To "force" Oracle to use an index range scan, simply use an optimizer hint INDEX_RS_ASC. For example:
CREATE TABLE mytable (a NUMBER NOT NULL, b NUMBER NOT NULL, c CHAR(10)) NOLOGGING;
INSERT /*+ APPEND */ INTO mytable(a,b,c)
SELECT level, mod(level,100)+1, 'a' FROM dual CONNECT BY level <= 1E6;
CREATE INDEX myindex_ba ON mytable(b, a);
EXECUTE dbms_stats.gather_table_stats(NULL,'mytable');
SELECT /*+ FULL(m) */ b FROM mytable m WHERE b=10; -- full table scan
SELECT /*+ INDEX_RS_ASC(m) */ b FROM mytable m WHERE b=10; -- index range scan
SELECT /*+ INDEX_FFS(m) */ b FROM mytable m WHERE b=10; -- index fast full scan
Whether this will make your query actually run faster depends on many factors like the selectivity of the indexed value or the physical order of the rows in your table. For instance, if you change the query to WHERE b BETWEEN 10 AND <xxx>, the following costs appear in the execution plans on my machine:
b BETWEEN 10 AND 10 20 40 80
FULL 749 750 751 752
INDEX_RS_ASC 29 325 865 1943
INDEX_FFS 597 598 599 601
If you change the query very slightly to not only select the indexed column b, but also other, non-index columns, the costs change dramatically:
b BETWEEN 10 AND 10 20 40 80
FULL 749 750 751 754
INDEX_RS_ASC 3352 40540 108215 243563
INDEX_FFS 3352 40540 108215 243563
I suggest the following approach:-
Get an explain plan on the slow statement
Using an INDEX hint, get an explain plan on using the index
You'll notice that the cost of the INDEX plan is greater. This is why Oracle is not choosing the index plan. The cost is Oracle's estimate based on the statistics it has and various assumptions.

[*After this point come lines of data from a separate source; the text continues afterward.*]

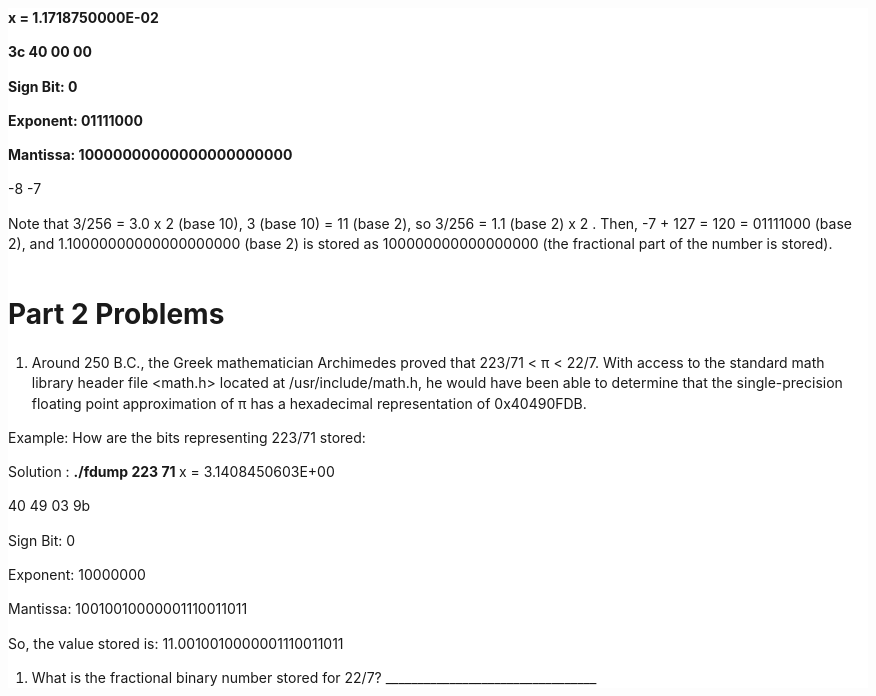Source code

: 


<strong>x = 1.1718750000E-02  </strong>

<strong>3c 40 00 00  </strong>

<strong>Sign Bit: 0  </strong>

<strong>Exponent: 01111000  </strong>

<strong>Mantissa: 10000000000000000000000  </strong>




-8                                                                                                                                                               -7

Note that 3/256 = 3.0 x 2 (base 10), 3 (base 10) = 11 (base 2), so 3/256 = 1.1 (base 2) x 2 . Then, -7 + 127 = 120 = 01111000 (base 2), and 1.10000000000000000000 (base 2) is stored as 100000000000000000 (the fractional part of the number is stored).




<h1>Part 2 Problems</h1>




<ol>

 <li>Around 250 B.C., the Greek mathematician Archimedes proved that 223/71 &lt; π &lt; 22/7. With access to the standard math library header file &lt;math.h&gt; located at /usr/include/math.h, he would have been able to determine that the single-precision floating point approximation of π has a hexadecimal representation of 0x40490FDB.</li>

</ol>




Example: How are the bits representing 223/71 stored:




Solution : <strong>./fdump 223 71 </strong> x = 3.1408450603E+00

40 49 03 9b

Sign Bit: 0

Exponent: 10000000

Mantissa: 10010010000001110011011




So, the value stored is: 11.0010010000001110011011




<ol>

 <li>What is the fractional binary number stored for 22/7? _________________________________</li>

</ol>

If the estimated cost of a plan is greater, but it actually runs quicker then the estimate is wrong. Your job is to figure out why the estimate is wrong and correct that. Then Oracle will choose the right plan for this statement and others on it's own.
To figure out why it's wrong, look at the number of expected rows in the plan. You will probably find one of these is an order of magnitude out. This might be due to non-uniformly distributed column values, old statistics, columns that corelate with each other etc.

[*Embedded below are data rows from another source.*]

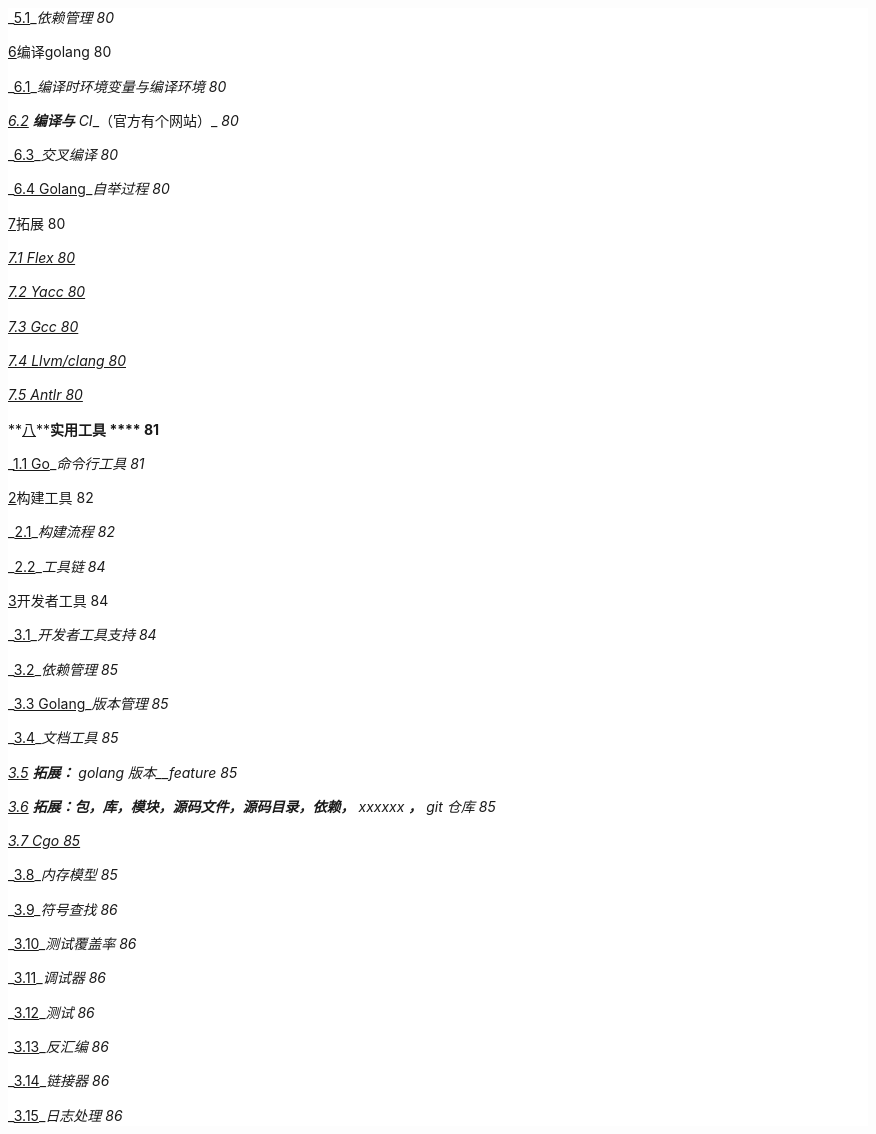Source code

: _[5.1](#_Toc58624354)__依赖管理_ _80_

[6](#_Toc58624355)编译golang 80

_[6.1](#_Toc58624356)__编译时环境变量与编译环境_ _80_

_[6.2](#_Toc58624357) __编译与__ CI__（官方有个网站）_ _80_

_[6.3](#_Toc58624358)__交叉编译_ _80_

_[6.4 Golang](#_Toc58624359)__自举过程_ _80_

[7](#_Toc58624360)拓展 80

_[7.1 Flex 80](#_Toc58624361)_

_[7.2 Yacc 80](#_Toc58624362)_

_[7.3 Gcc 80](#_Toc58624363)_

_[7.4 Llvm/clang 80](#_Toc58624364)_

_[7.5 Antlr 80](#_Toc58624365)_

**[八](#_Toc58624366)****实用工具 **** 81**

_[1.1 Go](#_Toc58624367)__命令行工具_ _81_

[2](#_Toc58624368)构建工具 82

_[2.1](#_Toc58624369)__构建流程_ _82_

_[2.2](#_Toc58624370)__工具链_ _84_

[3](#_Toc58624371)开发者工具 84

_[3.1](#_Toc58624372)__开发者工具支持_ _84_

_[3.2](#_Toc58624373)__依赖管理_ _85_

_[3.3 Golang](#_Toc58624374)__版本管理_ _85_

_[3.4](#_Toc58624375)__文档工具_ _85_

_[3.5](#_Toc58624376) __拓展：__ golang_ _版本__feature 85_

_[3.6](#_Toc58624377) __拓展：包，库，模块，源码文件，源码目录，依赖，__ xxxxxx __，__ git_ _仓库_ _85_

_[3.7 Cgo 85](#_Toc58624378)_

_[3.8](#_Toc58624379)__内存模型_ _85_

_[3.9](#_Toc58624380)__符号查找_ _86_

_[3.10](#_Toc58624381)__测试覆盖率_ _86_

_[3.11](#_Toc58624382)__调试器_ _86_

_[3.12](#_Toc58624383)__测试_ _86_

_[3.13](#_Toc58624384)__反汇编_ _86_

_[3.14](#_Toc58624385)__链接器_ _86_

_[3.15](#_Toc58624386)__日志处理_ _86_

To resolve this, you can get Oracle to collect better statistics and hint it with better starting assumptions. Then it will estimate accurate costs and come up with the fastest plan.
If you post more information I might be able to comment further.
If you want to know why the optimizer takes the decisions it does you need to use the 10053 trace.
SQL> alter session set events '10053 trace name context forever, level 1';
Then run explain plans for a sample fast query and a sample slow query. In the user dump directory you will get trace files detailing the decision trees which the CBO goes through. Somewhere in those files you will find the reasons why it chooses a full index scan over an index range scan.
I'm not saying the trace files are an easy read. The best resource for understanding them is Wolfgang Breitling's excellent whitepaper "A look under the hood of CBO" (PDF)
you can use oracle sql hints. you can force to use specific index or exclude index
check the documentation
http://psoug.org/reference/hints.html
http://www.adp-gmbh.ch/ora/sql/hints/index.html
like
select /*+ index(scott.emp ix_emp) */ from scott.emp emp_alias
I have seen hint is ignored by Oracle.
Recently, our DBA uses "optimizer_index_cost_adj" and it utilized the index.
This is Oracle parameter but you could use it as session level.
100 is default value and we used 10 as the parameter.